Voting Rights for Canadian Expats

With over 1.4 million expats, Canada needs to seriously rethink Voting Rights for Expats.

Canadian Abroad More Than Five Years? No Vote For You!

Currently, Canadians are barred from voting in their former constituency after five years living abroad. No later than July 20th, the Ontario Court of Appeal upheld federal voting restrictions, claiming non-residents do not live with the consequences of their votes would therefore harm Canada’s democracy to let them cast a ballot. Amongst the chief arguments put forth by Chief Justice George Strathy, Canadian expatriates exercising voting rights would “erode the social contract and undermine the legitimacy of the laws”.

The Ontario Court of Appeal reversed overturned an earlier favourable decision for Canadian expatriates which restored their right to cast a ballot after living for more than five years abroad.

The latest court decision has galvanized Canadian expatriates, including the most illustrious of all, one Donald Sutherland who penned an opinion piece on the subject: I’m Canadian – and I should have a right to vote.

Expatriate Voting Rights: France, Italy, Croatia …

As a dual citizen of France and Canada with a mandate for French expatriates living in Canada, I have come to realize how few democratic rights Canadian Expats actually have. As a French Citizen living in Canada, I have the right to vote for the President of France. We have twelve senators representing the interests of expatriates around the world and we vote for eleven MPs with specific districts. My Member of Parliament represents French citizens living in Canada and the United States. I also have the right to vote in local elections in a district of my choice, most often the place of birth or of last residence. Imagine that!
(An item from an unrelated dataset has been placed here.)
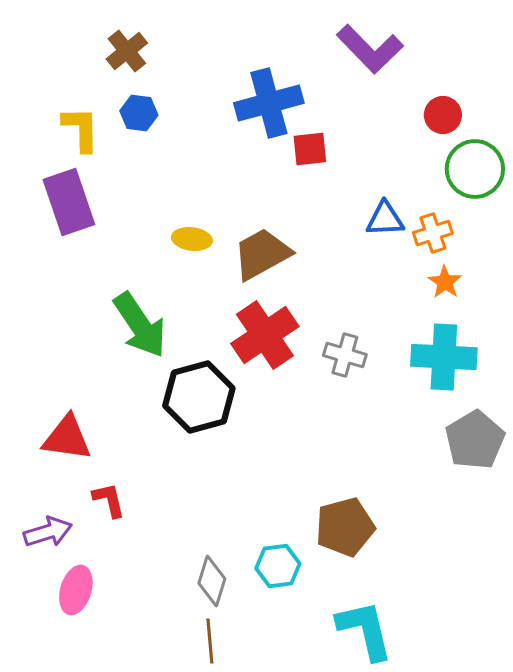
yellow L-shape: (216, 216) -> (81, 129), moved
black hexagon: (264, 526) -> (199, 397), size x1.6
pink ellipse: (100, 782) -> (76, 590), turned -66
France is not the only country with expatriates voting rights: Italy, Portugal, Croatia, Algeria, Tunisia, Colombia and Angola also provide such rights. Italians expatriates elect six senators and twelve members of parliament, Croatians elect six representatives to the Hrvatski sabor. British citizens can register as an overseas voter for up to 15 years after leaving the UK if you were registered to vote in the UK within the previous 15 years or less for younger electors.

What We Can DO

Isn’t it time Canadian expatriates gained similar rights? With a federal election just around the corner, let’s ask candidates if they’ll support an Act to amend the Constitution Act and the Electoral Boundaries Readjustment Act so that at least ONE Member of Parliament be elected by Canadian Citizens living abroad and registered at their local Consulate.